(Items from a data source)
--------------------------------------------------

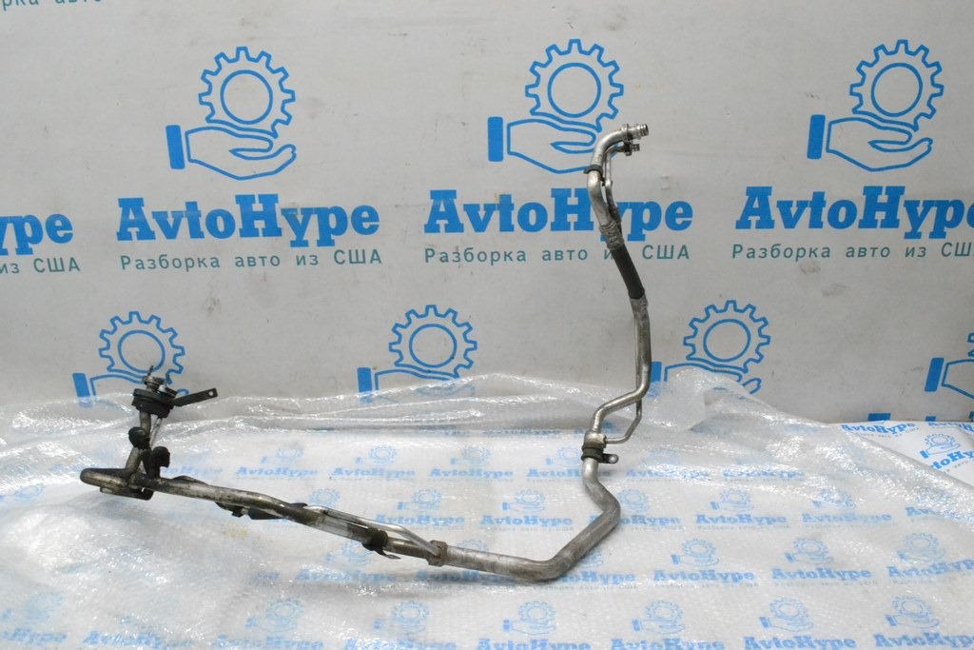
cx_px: 487
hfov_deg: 61.9
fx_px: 812
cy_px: 325
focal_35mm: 30
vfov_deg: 43.6
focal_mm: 20
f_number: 11
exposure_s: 1/160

--------------------------------------------------

**WORK TASK**
Set down every line above exactly, pictures excluded.

**TASK RESPONSE**
cx_px: 487
hfov_deg: 61.9
fx_px: 812
cy_px: 325
focal_35mm: 30
vfov_deg: 43.6
focal_mm: 20
f_number: 11
exposure_s: 1/160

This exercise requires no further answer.